---- DATA PROVIDED

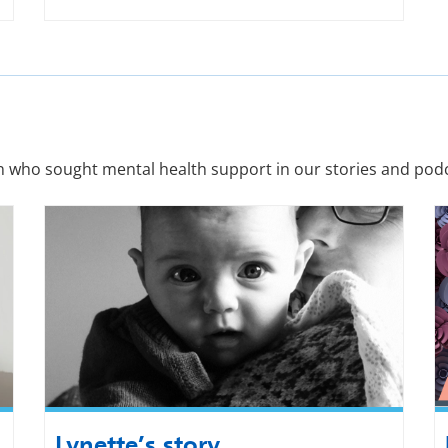
n who sought mental health support in our stories and podc
Lynette’s story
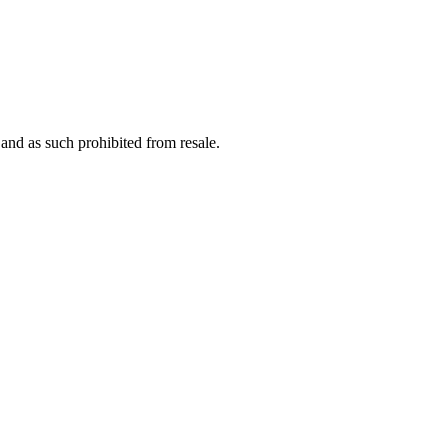
nd as such prohibited from resale.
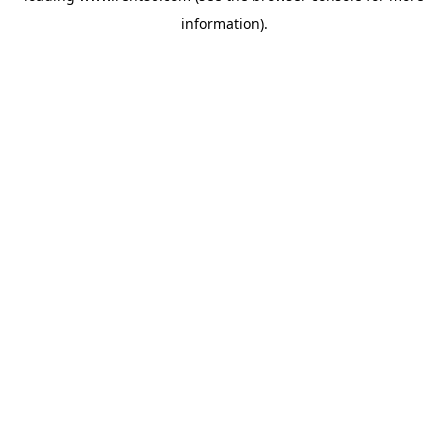
information)
.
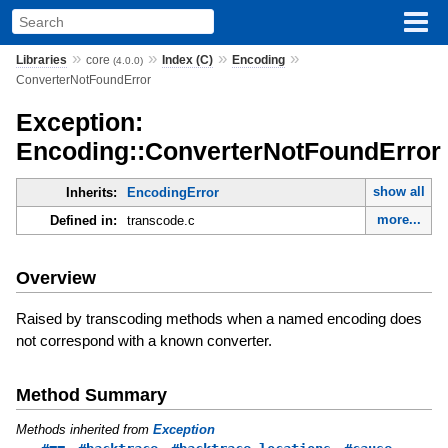
»
»
»
»
Libraries
core
Index (C)
Encoding
(4.0.0)
ConverterNotFoundError
Exception:
Encoding::ConverterNotFoundError
show all
Inherits:
EncodingError
more...
Defined in:
transcode.c
Overview
Raised by transcoding methods when a named encoding does
not correspond with a known converter.
Method Summary
Methods inherited from
Exception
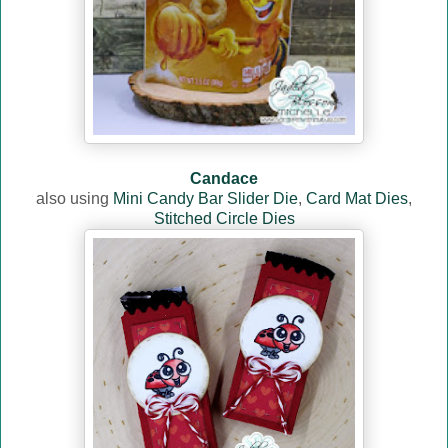
Candace
also using
Mini Candy Bar Slider Die
,
Card Mat Dies
,
Stitched Circle Dies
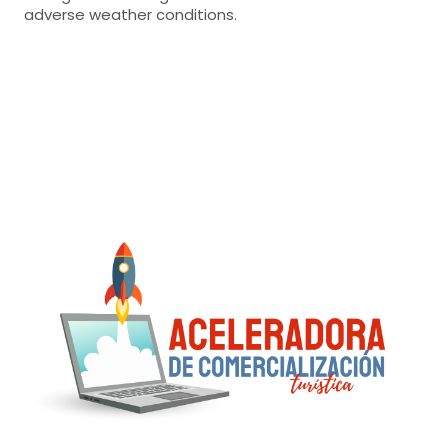
adverse weather conditions.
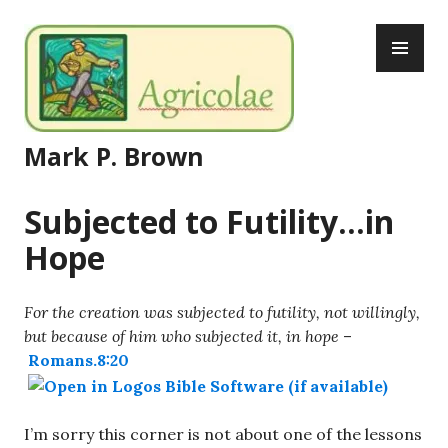
Skip
PR
to
ME
content
Mark P. Brown
Subjected to Futility…in
Hope
For the creation was subjected to futility, not willingly,
but because of him who subjected it, in hope
–
Romans.8:20
I’m sorry this corner is not about one of the lessons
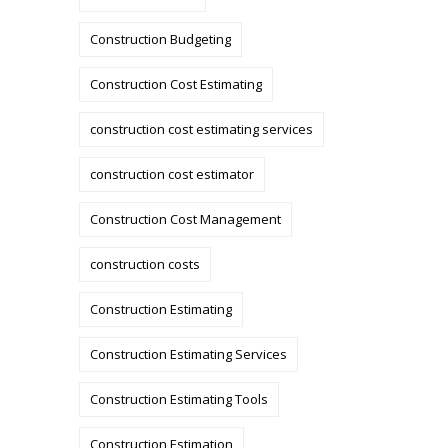
Construction Budgeting
Construction Cost Estimating
construction cost estimating services
construction cost estimator
Construction Cost Management
construction costs
Construction Estimating
Construction Estimating Services
Construction Estimating Tools
Construction Estimation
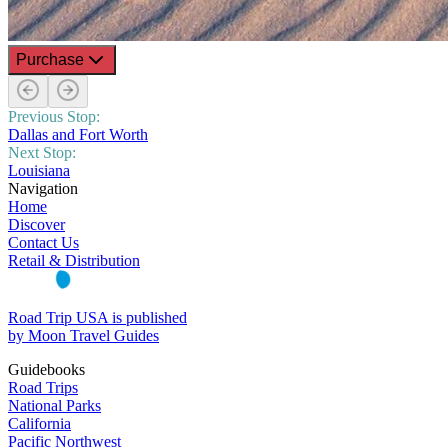
Purchase
Previous Stop:
Dallas and Fort Worth
Next Stop:
Louisiana
Navigation
Home
Discover
Contact Us
Retail & Distribution
Road Trip USA is published
by Moon Travel Guides
Guidebooks
Road Trips
National Parks
California
Pacific Northwest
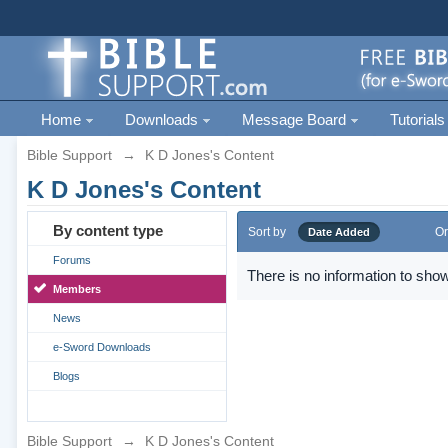
Home
Downloads
Message Board
Tutorials
Bible Support
→
K D Jones's Content
K D Jones's Content
By content type
Sort by
Or
Date Added
Forums
There is no information to show
Members
News
e-Sword Downloads
Blogs
Bible Support
→
K D Jones's Content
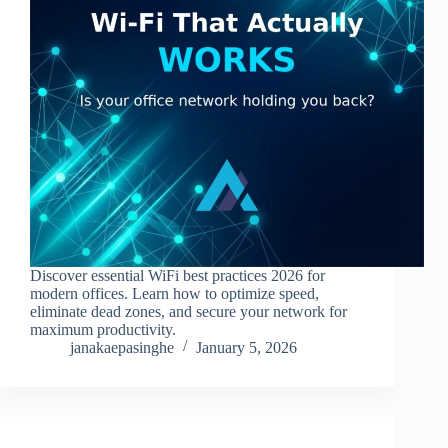
Discover essential WiFi best practices 2026 for
modern offices. Learn how to optimize speed,
eliminate dead zones, and secure your network for
maximum productivity.
janakaepasinghe
January 5, 2026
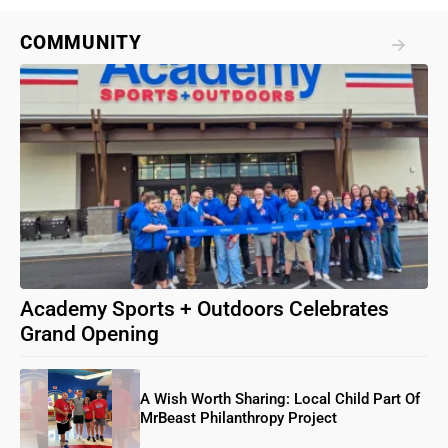
COMMUNITY
Academy Sports + Outdoors Celebrates
Grand Opening
A Wish Worth Sharing: Local Child Part Of
MrBeast Philanthropy Project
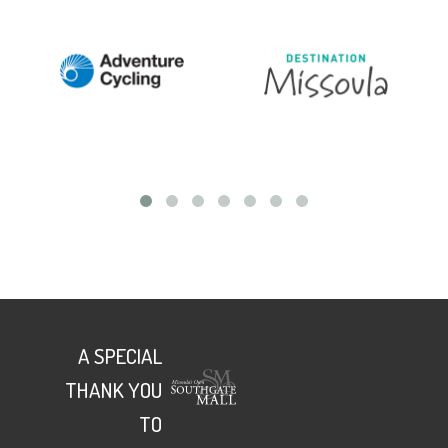
A SPECIAL
THANK YOU
TO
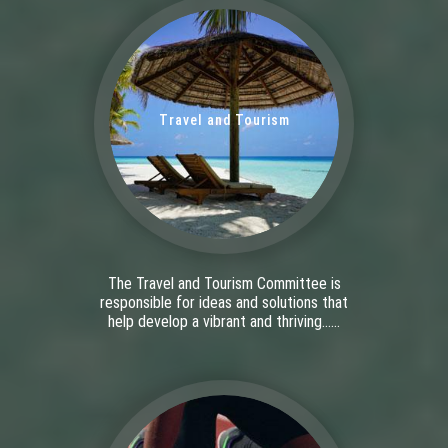
Travel and Tourism
The Travel and Tourism Committee is
responsible for ideas and solutions that
help develop a vibrant and thriving......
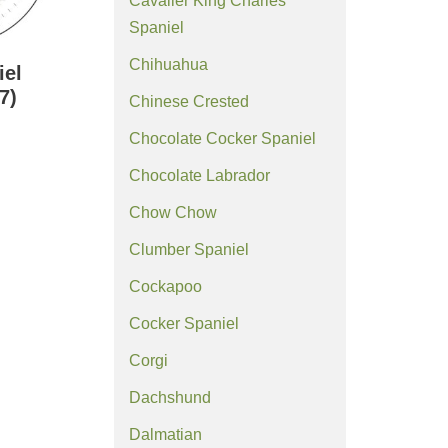
Cavalier King Charles
Spaniel
Chihuahua
iel
7)
Chinese Crested
Chocolate Cocker Spaniel
Chocolate Labrador
Chow Chow
Clumber Spaniel
Cockapoo
Cocker Spaniel
Corgi
Dachshund
Dalmatian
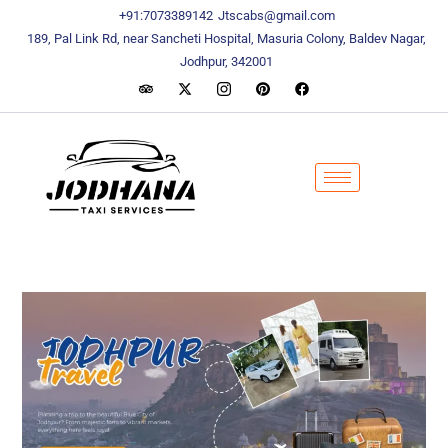
content
content
+91:7073389142
Jtscabs@gmail.com
189, Pal Link Rd, near Sancheti Hospital, Masuria Colony, Baldev Nagar,
Jodhpur, 342001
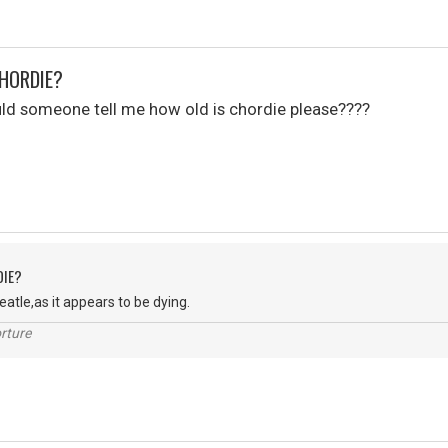
CHORDIE?
uld someone tell me how old is chordie please????
DIE?
Peatle,as it appears to be dying.
rture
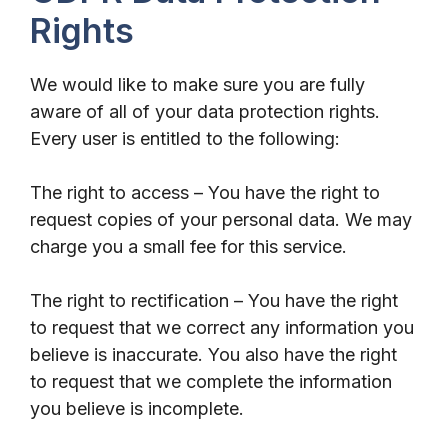
Rights
We would like to make sure you are fully
aware of all of your data protection rights.
Every user is entitled to the following:
The right to access – You have the right to
request copies of your personal data. We may
charge you a small fee for this service.
The right to rectification – You have the right
to request that we correct any information you
believe is inaccurate. You also have the right
to request that we complete the information
you believe is incomplete.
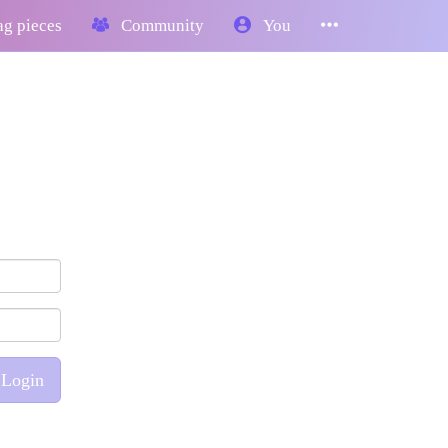
g pieces
Community
You
Login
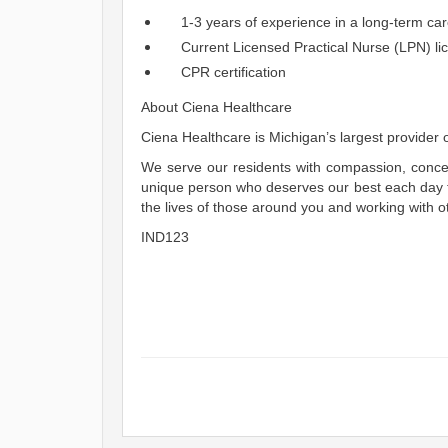
1-3 years of experience in a long-term car
Current Licensed Practical Nurse (LPN) lic
CPR certification
About Ciena Healthcare
Ciena Healthcare is Michigan’s largest provider of
We serve our residents with compassion, concer
unique person who deserves our best each day th
the lives of those around you and working with o
IND123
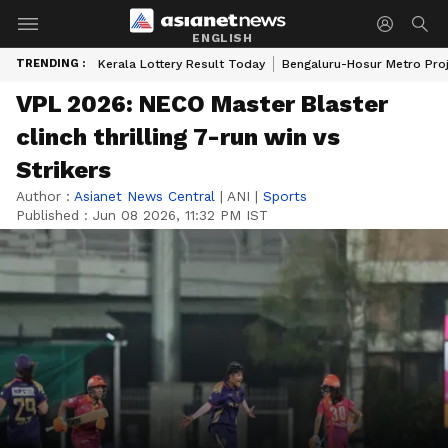
ENGLISH
TRENDING :
Kerala Lottery Result Today
Bengaluru-Hosur Metro Pro
VPL 2026: NECO Master Blaster
clinch thrilling 7-run win vs
Strikers
Author :
Asianet News Central
|
ANI
|
Sports
Published :
Jun 08 2026, 11:32 PM IST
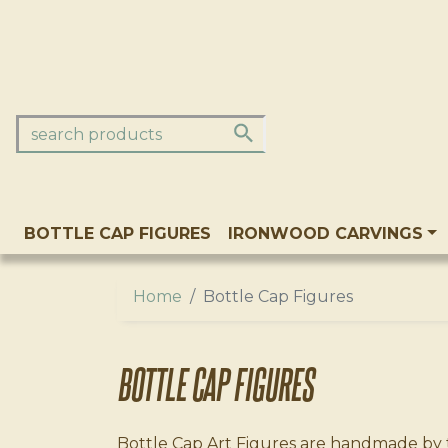
BOTTLE CAP FIGURES
IRONWOOD CARVINGS
Home
Bottle Cap Figures
BOTTLE CAP FIGURES
Bottle Cap Art Figures are handmade by th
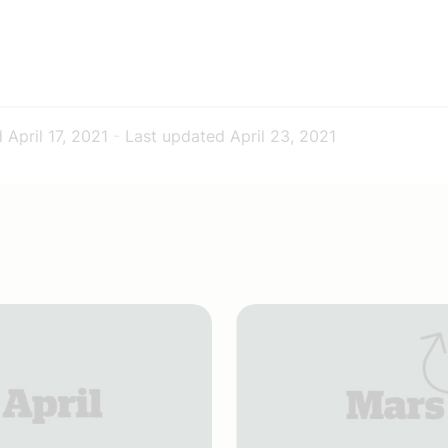
d
April 17, 2021
-
Last updated
April 23, 2021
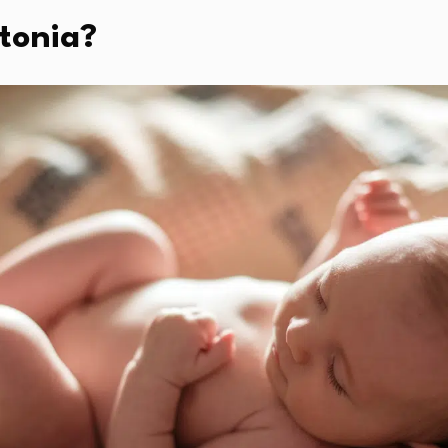
tonia?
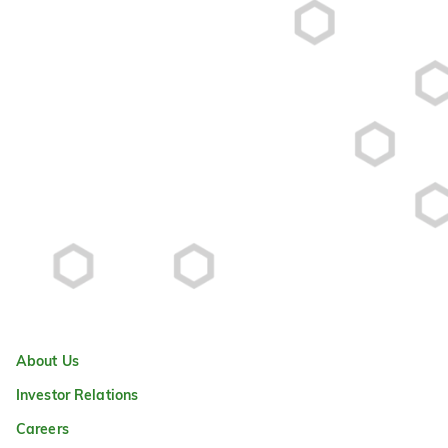
About Us
Investor Relations
Careers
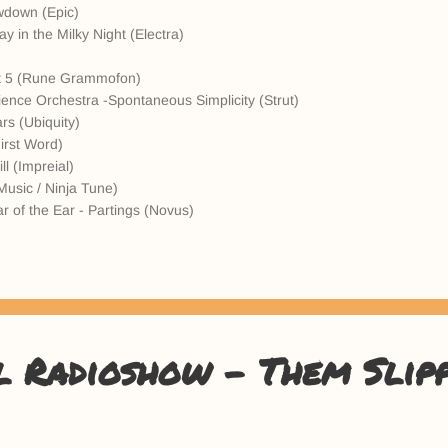
wdown (Epic)
y in the Milky Night (Electra)
)
 Pt 5 (Rune Grammofon)
ence Orchestra -Spontaneous Simplicity (Strut)
rs (Ubiquity)
irst Word)
l (Impreial)
 Music / Ninja Tune)
r of the Ear - Partings (Novus)
l Radioshow - Them Slip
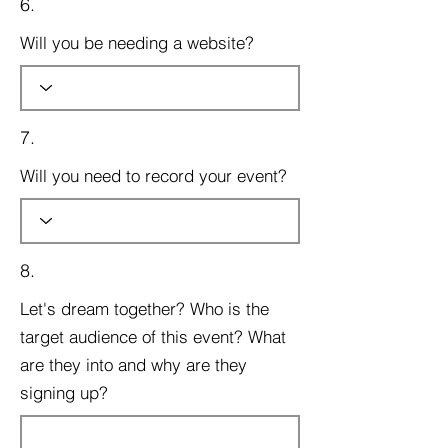
6.
Will you be needing a website?
7.
Will you need to record your event?
8.
Let's dream together? Who is the
target audience of this event? What
are they into and why are they
signing up?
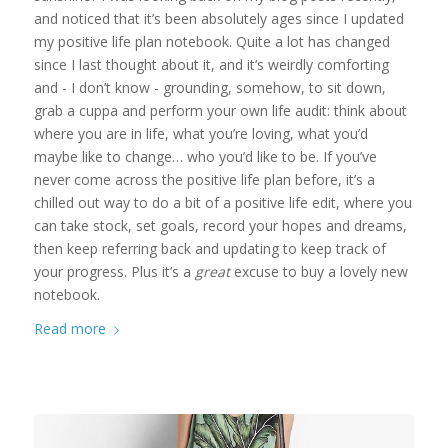
and noticed that it’s been absolutely ages since I updated
my positive life plan notebook. Quite a lot has changed
since I last thought about it, and it’s weirdly comforting
and - I don’t know - grounding, somehow, to sit down,
grab a cuppa and perform your own life audit: think about
where you are in life, what you’re loving, what you’d
maybe like to change… who you’d like to be. If you’ve
never come across the positive life plan before, it’s a
chilled out way to do a bit of a positive life edit, where you
can take stock, set goals, record your hopes and dreams,
then keep referring back and updating to keep track of
your progress. Plus it’s a
great
excuse to buy a lovely new
notebook.
Read more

--------

EXERCISE DIRECTIONS —
Reproduce the text of all the records above, line for line and without alteration, omitting the pictures.

ANSWER BOX —
n who sought mental health support in our stories and podc
Lynette’s story
nd as such prohibited from resale.
information)
.
»
»
»
»
Libraries
core
Index (C)
Encoding
(4.0.0)
ConverterNotFoundError
Exception:
Encoding::ConverterNotFoundError
show all
Inherits:
EncodingError
more...
Defined in:
transcode.c
Overview
Raised by transcoding methods when a named encoding does
not correspond with a known converter.
Method Summary
Methods inherited from
Exception
Candace
also using
Mini Candy Bar Slider Die
,
Card Mat Dies
,
Stitched Circle Dies
adverse weather conditions.
Skip
PR
to
ME
content
Mark P. Brown
Subjected to Futility…in
Hope
For the creation was subjected to futility, not willingly,
but because of him who subjected it, in hope
–
Romans.8:20
I’m sorry this corner is not about one of the lessons
Construction Budgeting
Construction Cost Estimating
construction cost estimating services
construction cost estimator
Construction Cost Management
construction costs
Construction Estimating
Construction Estimating Services
Construction Estimating Tools
Construction Estimation
Purchase
Previous Stop:
Dallas and Fort Worth
Next Stop:
Louisiana
Navigation
Home
Discover
Contact Us
Retail & Distribution
Road Trip USA is published
by Moon Travel Guides
Guidebooks
Road Trips
National Parks
California
Pacific Northwest
Home
Downloads
Message Board
Tutorials
Bible Support
→
K D Jones's Content
K D Jones's Content
By content type
Sort by
Or
Date Added
Forums
There is no information to show
Members
News
e-Sword Downloads
Blogs
Bible Support
→
K D Jones's Content
Discover essential WiFi best practices 2026 for
modern offices. Learn how to optimize speed,
eliminate dead zones, and secure your network for
maximum productivity.
janakaepasinghe
January 5, 2026
COMMUNITY
Academy Sports + Outdoors Celebrates
Grand Opening
A Wish Worth Sharing: Local Child Part Of
MrBeast Philanthropy Project
A SPECIAL
THANK YOU
TO
Travel and Tourism
The Travel and Tourism Committee is
responsible for ideas and solutions that
help develop a vibrant and thriving......
Cavalier King Charles
Spaniel
Chihuahua
iel
7)
Chinese Crested
Chocolate Cocker Spaniel
Chocolate Labrador
Chow Chow
Clumber Spaniel
Cockapoo
Cocker Spaniel
Corgi
Dachshund
Dalmatian
content
content
+91:7073389142
Jtscabs@gmail.com
189, Pal Link Rd, near Sancheti Hospital, Masuria Colony, Baldev Nagar,
Jodhpur, 342001
CHORDIE?
uld someone tell me how old is chordie please????
DIE?
Peatle,as it appears to be dying.
rture
Rights
We would like to make sure you are fully
aware of all of your data protection rights.
Every user is entitled to the following:
The right to access – You have the right to
request copies of your personal data. We may
charge you a small fee for this service.
The right to rectification – You have the right
to request that we correct any information you
believe is inaccurate. You also have the right
to request that we complete the information
you believe is incomplete.
g pieces
Community
You
Login
1-3 years of experience in a long-term car
Current Licensed Practical Nurse (LPN) lic
CPR certification
About Ciena Healthcare
Ciena Healthcare is Michigan’s largest provider of
We serve our residents with compassion, concer
unique person who deserves our best each day th
the lives of those around you and working with o
IND123
ENGLISH
TRENDING :
Kerala Lottery Result Today
Bengaluru-Hosur Metro Pro
VPL 2026: NECO Master Blaster
clinch thrilling 7-run win vs
Strikers
Author :
Asianet News Central
|
ANI
|
Sports
Published :
Jun 08 2026, 11:32 PM IST
BOTTLE CAP FIGURES
IRONWOOD CARVINGS
Home
Bottle Cap Figures
BOTTLE CAP FIGURES
Bottle Cap Art Figures are handmade by th
d
April 17, 2021
-
Last updated
April 23, 2021
tonia?
About Us
Investor Relations
Careers
wdown (Epic)
y in the Milky Night (Electra)
)
 Pt 5 (Rune Grammofon)
ence Orchestra -Spontaneous Simplicity (Strut)
rs (Ubiquity)
irst Word)
l (Impreial)
 Music / Ninja Tune)
r of the Ear - Partings (Novus)
l Radioshow - Them Slip
6.
Will you be needing a website?
7.
Will you need to record your event?
8.
Let's dream together? Who is the
target audience of this event? What
are they into and why are they
signing up?
and noticed that it’s been absolutely ages since I updated
my positive life plan notebook. Quite a lot has changed
since I last thought about it, and it’s weirdly comforting
and - I don’t know - grounding, somehow, to sit down,
grab a cuppa and perform your own life audit: think about
where you are in life, what you’re loving, what you’d
maybe like to change… who you’d like to be. If you’ve
never come across the positive life plan before, it’s a
chilled out way to do a bit of a positive life edit, where you
can take stock, set goals, record your hopes and dreams,
then keep referring back and updating to keep track of
your progress. Plus it’s a
great
excuse to buy a lovely new
notebook.
Read more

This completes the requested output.